New Job??

Lou001
Lou001 Member Posts: 51
I'm really considering changing my job. I've worked really hard studying to become a qualified accountant but I'm just not getting the experience I need from my current job.
Part of me accepts it and I keep telling myself that I should stay where I am, the other part of me doesn't want to give up on my dreams and throw away my hard work. The problem is, I feel like it's so unlikely that anyone else will consider employing me with this disease.
My current employer gives me time off for appointments, they are aware of what I'm going through and so far have been pretty supportive, but how likely is it that another employer will be as supportive?
I just don't know if I can cope with a massive change at the minute either.
I hate PsA. It's taking everything from me.

Comments

  • stickywicket
    stickywicket Member Posts: 27,697
    edited 30. Nov -1, 00:00
    I know a few accountants in various different positions and the job does seem to be demanding. A friend's daughter was out of the country more than she was in until her maternity leave. My own daughter-in-law move into lecturing but that, too, brings its demands especially for the conscientious which she is.

    It sounds as if you have a good employer so naturally you fear jumping into a worse situation.

    Maybe the telling line is "I just don't know if I can cope with a massive change at the minute either." If your PsA is not under control it probably wouldn't be a good time for the stress of a move. On the other hand, if it is, why not go for it while you can?

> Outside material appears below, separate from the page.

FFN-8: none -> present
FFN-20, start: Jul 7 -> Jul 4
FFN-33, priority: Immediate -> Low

    Have you thought of ringing our helplines to talk things through? Sometimes it can help to clarify our thoughts.
    If at first you don't succeed, then skydiving definitely isn't for you.
    Steven Wright
  • Slosh
    Slosh Member Posts: 3,194
    edited 30. Nov -1, 00:00
    How about firstly making a list of pro's and con's for staying where you are.

    Secondly, if you were to change what would you want from a job? What are your strengths? What about the cost or demands of any re-training needed?

    Have you any ideas of what you would want to do?
    He did not say you will not be storm tossed, you will not be sore distressed, you will not be work weary. He said you will not be overcome.